Anpassung

Die individuell richtige Haltung auf dem Fahrrad ist unabdingbar für den Fahrspaß, das Wohlbefinden und die Leistungsfähigkeit. Aus diesem Grund werden Velotraum-Fahrräder immer mit Hilfe der selbst entwickelten »Velotraum-Messmaschine« angepasst.

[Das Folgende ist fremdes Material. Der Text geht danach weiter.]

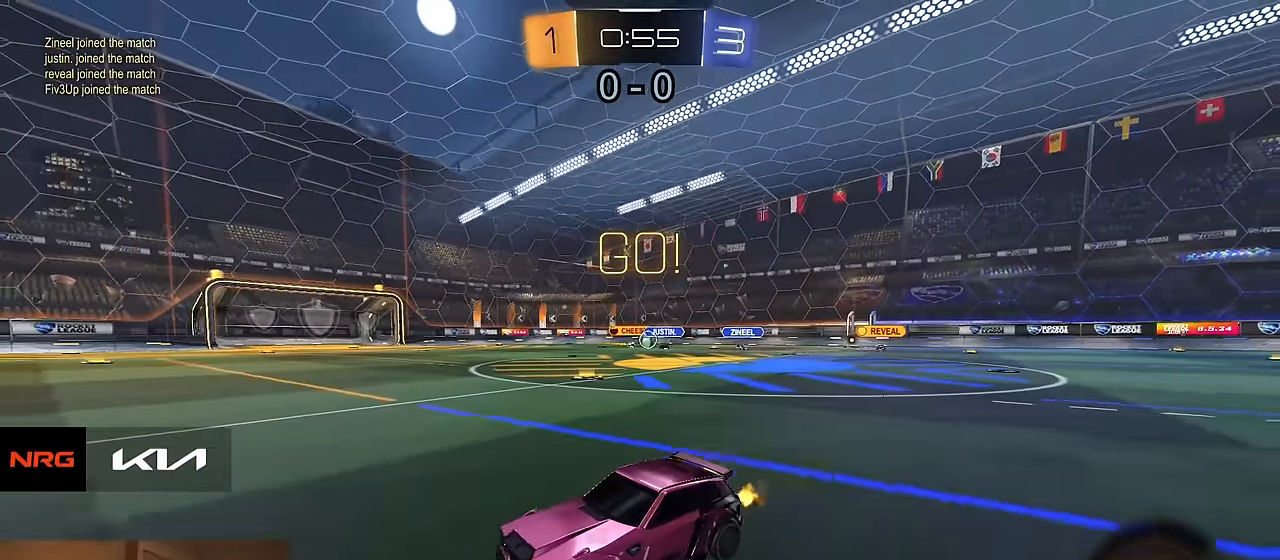
{"buttons": ["TRIANGLE", "R2"], "left_stick": "center", "right_stick": "center", "events": [[450, "TRIANGLE", "down"]]}
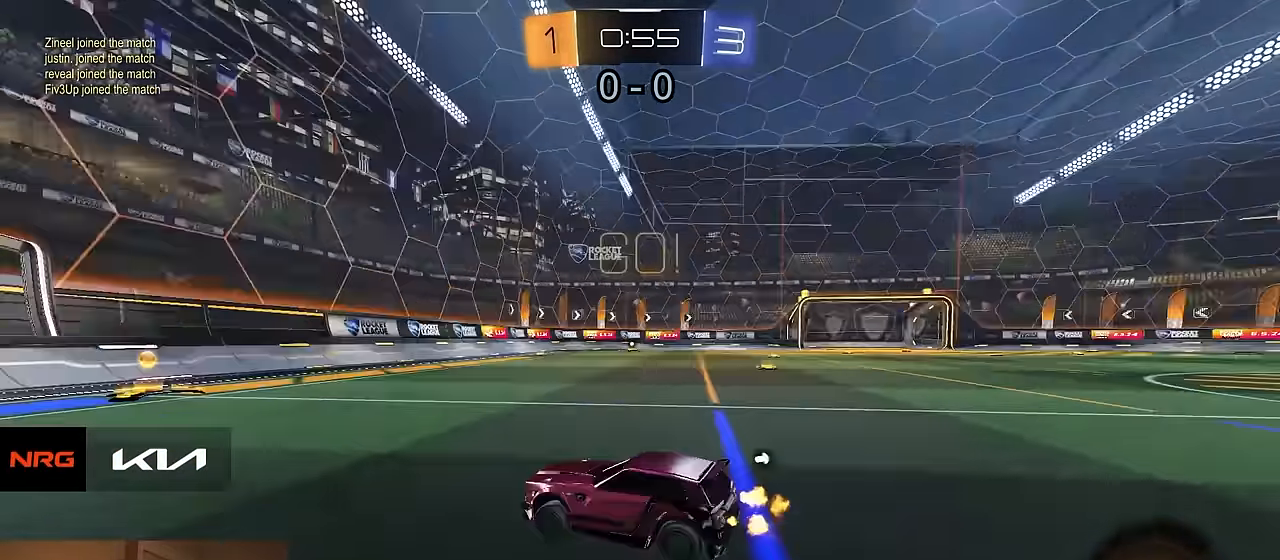
{"buttons": ["R2"], "left_stick": "center", "right_stick": "center", "events": [[83, "TRIANGLE", "up"], [316, "TRIANGLE", "down"], [416, "TRIANGLE", "up"]]}
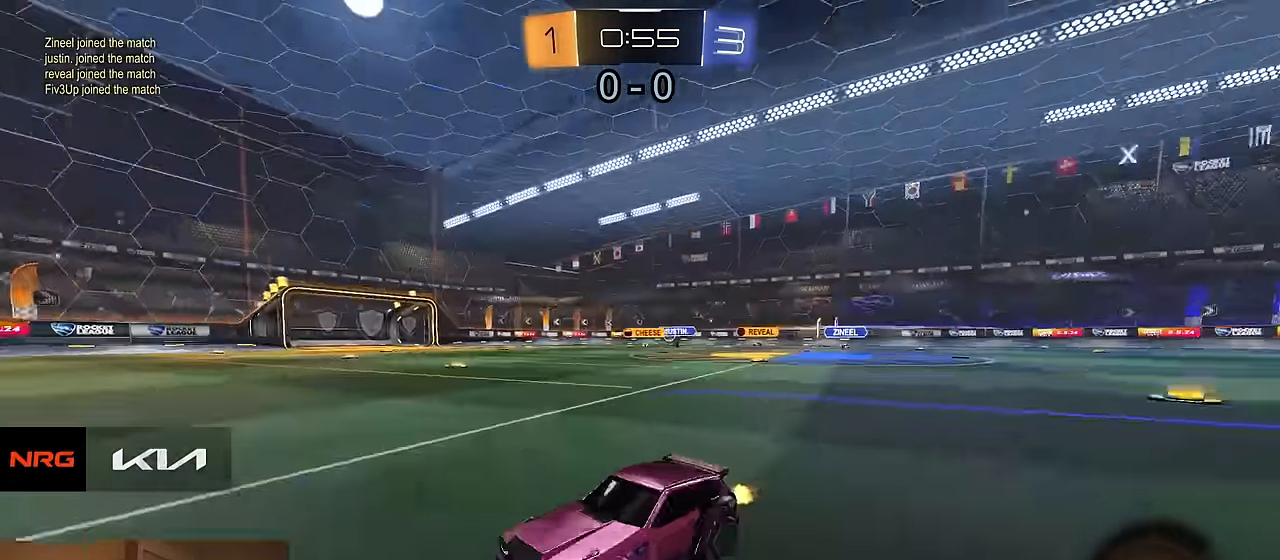
{"buttons": ["R2"], "left_stick": "right", "right_stick": "center", "events": [[50, "left_stick", "right"], [133, "SQUARE", "down"], [216, "SQUARE", "up"]]}
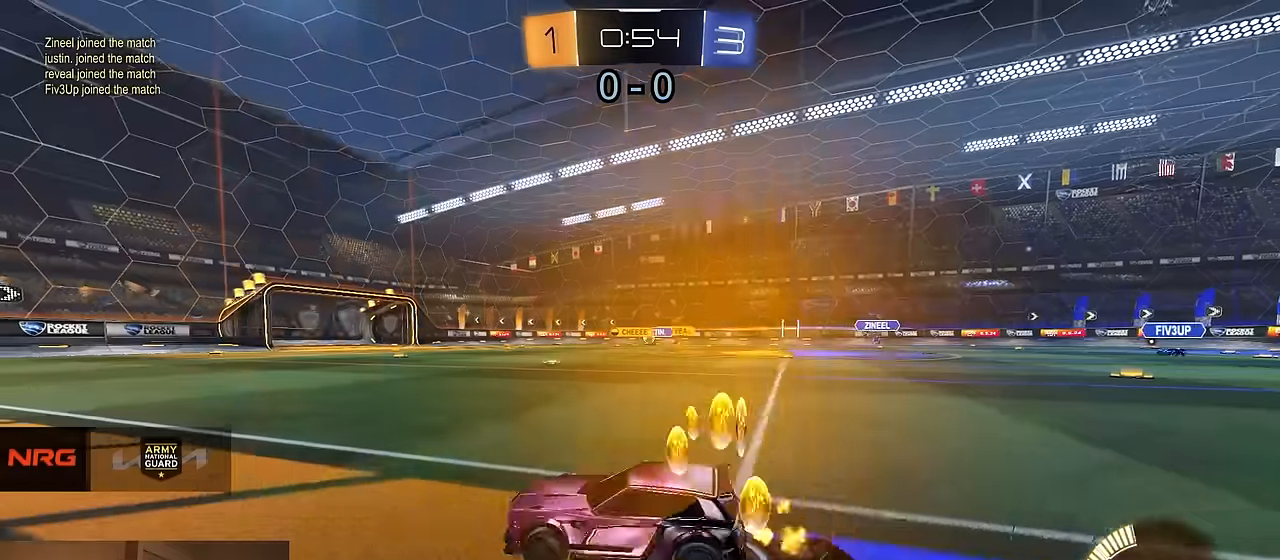
{"buttons": ["R2"], "left_stick": "left", "right_stick": "center", "events": [[416, "left_stick", "center"], [466, "left_stick", "left"]]}
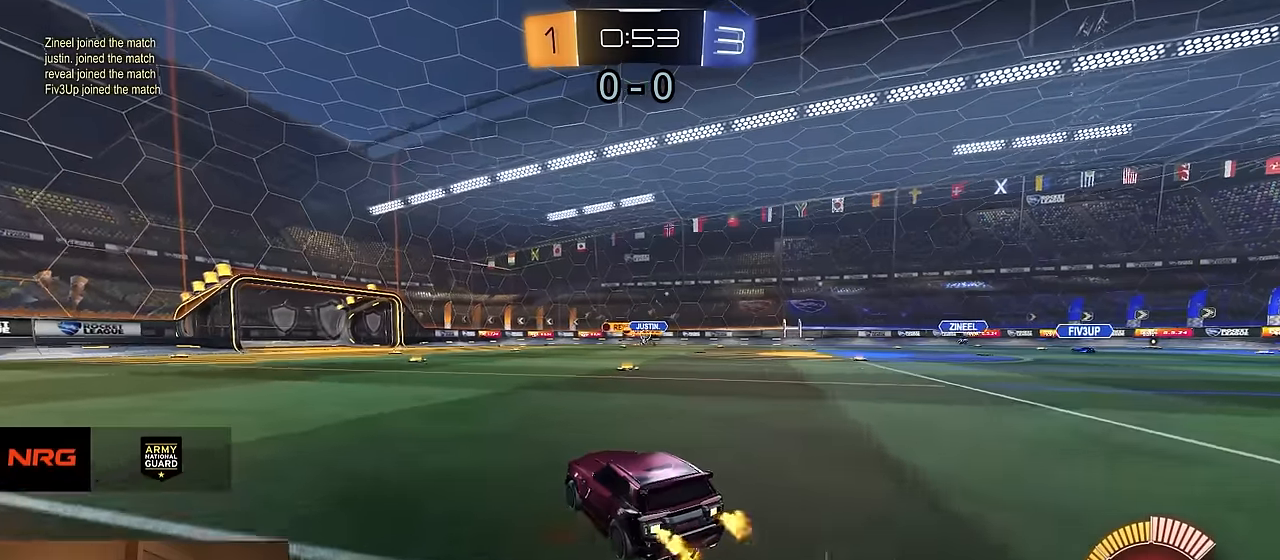
{"buttons": ["R1", "R2"], "left_stick": "center", "right_stick": "center", "events": [[33, "left_stick", "center"], [166, "CROSS", "down"], [216, "left_stick", "up"], [233, "CROSS", "up"], [350, "left_stick", "center"], [433, "R1", "down"]]}
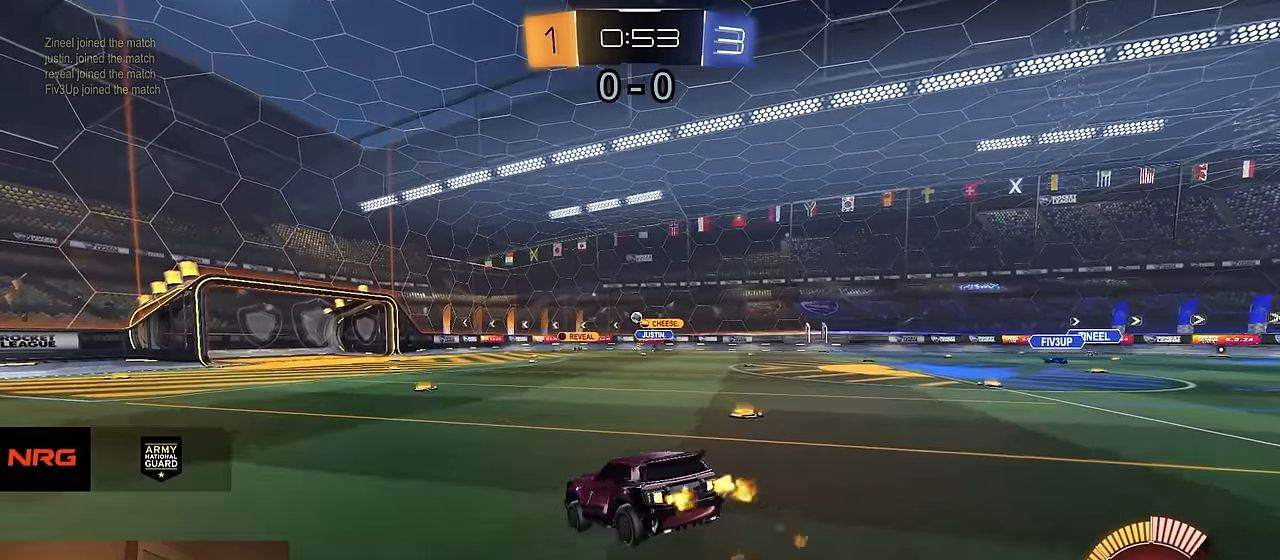
{"buttons": ["R2"], "left_stick": "up", "right_stick": "center", "events": [[83, "left_stick", "down"], [183, "R1", "up"], [416, "left_stick", "center"], [483, "left_stick", "up"]]}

Beim Fahrradkauf stehen meist die Überlegungen zur Technik, der Funktion und dem Gefallen an erster Stelle. Die mindestens gleichwertige Frage nach der richtigen Passform wird hingegen kaum gestellt oder unbeantwortet gelassen. Dabei hängen der Fahrspaß und die biomechanische Effizienz ganz entscheidend von der richtigen Sitzposition ab. Aus diesem Grund werden Velotraum-Fahrräder immer mit Hilfe der selbst entwickelten »Velotraum-Messmaschine« angepasst.

Abhilfe tut Not

Mindestens 70 Prozent der Radler sitzen falsch auf dem Rad. Das geschulte Auge kann diese Tatsache nicht nur allerorts beobachten, sondern die Defizite bei der Passform werden auch regelmäßig durch Umfragen bestätigt: Die Mehrzahl der Befragten werden beim Radfahren von Rücken-, Hand-, Knie- und Sitzbeschwerden geplagt. Kein Wunder, denn die Mehrheit fährt Räder, die entweder gar nicht oder falsch angepasst wurden.

Komplexe Aufgabe

Die individuell richtige Sitzposition bzw. Haltung auf dem Fahrrad ist eine sehr anspruchsvolle Aufgabe. Es gibt so gut wie keine unabhängige Forschung und belastbare, wissenschaftliche Fakten zu diesem Thema, allein schon deshalb, weil jeder Mensch einmalig ist und somit auch einmalige Anforderungen stellt. In unserer tagtäglichen Praxis vergeht keine Woche, in der wir nicht etwas Neues über die Paarung und Interaktion von Mensch und Fahrrad dazulernen. Daher ist die nach der Körpergröße oder der Schrittlänge per Faustformel »berechnete« Rahmengröße kein Garant für die richtige Passform, sondern lediglich eine Notlösung, die aber, aus leicht nachvollziehbaren Gründen, immer noch als Gold-Standard »verkauft« wird.

Lohnende Aufgabe

Man kann es nicht oft genug wiederholen: Die individuell richtige Haltung auf dem Fahrrad ist unabdingbar für das Wohlbefinden und die Leistungsfähigkeit. Denn nicht nur mangelnde Fitness lässt Anstiege zur Qual werden; eine ineffiziente Sitzposition kann den menschlichen Wirkungsgrad schnell mal halbieren! Nur eine individuell richtig eingestellte Sitzposition ermöglicht ein effizientes und somit kräfte- und gelenkschonendes Radfahren – auch beim Pedelec! Viele Wehwehchen wie Kniebeschwerden, Rücken­pro­bleme, Verspannungen usw. können durch eine falsche Sitzposition verstärkt oder ausgelöst werden.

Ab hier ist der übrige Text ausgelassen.